Published in final edited form as: Neuroscience. 2020 Nov 26;474:63–79. doi: 10.1016/j.neuroscience.2020.11.014

Fig. 4: Glymphatic transport analysis by k-means cluster analysis and kinetic modeling.

Fig. 4:

A: DCE-MRI glymphatic study with CSF Gd-DOTA from a normal 3M old Sprague Dawley rat. The time-series of DCE-MRI images is used as data input for the k-means cluster analysis.

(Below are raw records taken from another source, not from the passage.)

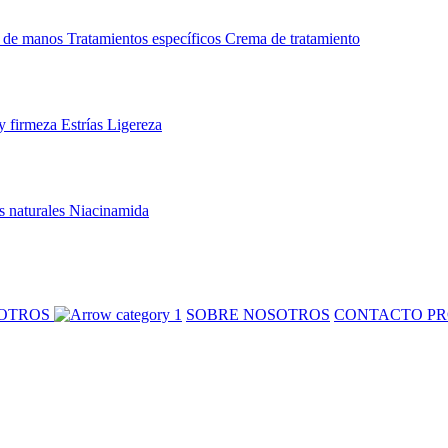
 de manos
Tratamientos específicos
Crema de tratamiento
y firmeza
Estrías
Ligereza
s naturales
Niacinamida
SOTROS
SOBRE NOSOTROS
CONTACTO PR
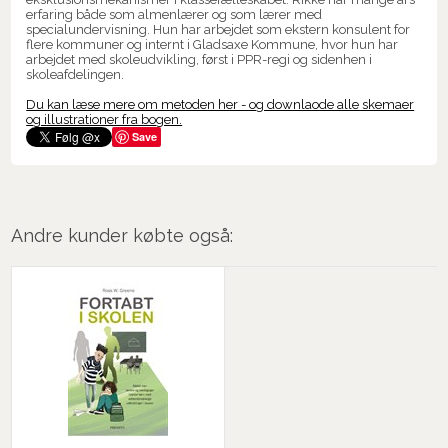
erfaring både som almenlærer og som lærer med
specialundervisning. Hun har arbejdet som ekstern konsulent for
flere kommuner og internt i Gladsaxe Kommune, hvor hun har
arbejdet med skoleudvikling, først i PPR-regi og sidenhen i
skoleafdelingen.
Du kan læse mere om metoden her - og downlaode alle skemaer
og illustrationer fra bogen.
Save
Andre kunder købte også:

B-D: Three tissue ‘cluster’ compartments derived from the cluster analysis are shown as binary volume rendered color-coded masks overlaid on the corresponding anatomical brain. The red cluster (B) represents the smallest volume and is located in the CSF compartment proper. The large blue cluster represents ‘parenchymal’ glymphatic transport (D). The green cluster (C) represents mixed cluster of subarachnoid CSF, peri-vascular CSF of large arteries as well as adjacent tissue. E: The corresponding time signal curves (TSC) from each of the three clusters are shown. The red CSF cluster TSC is characterized by high peak magnitude (~300% signal increase) and rapid decay. The blue parenchymal TSC is characterized by lowest peak signal magnitude and slowest decay when compared to the other two clusters which contain CSF. F: DCE-MRI glymphatic study of normal rat. G: The red and blue masks overlaid on the MRI represent the CSF and tissue compartment derived using voxel-based morphometry analysis. H: The CSF and tissue masks are used to extract TSC from the two compartments. I: Mathematical expression of 1-tissue compartment model and the derived quantitative output. K1 = influx rate constant and k2 is the efflux rate constant. For more detail see (Mortensen, et al., 2019).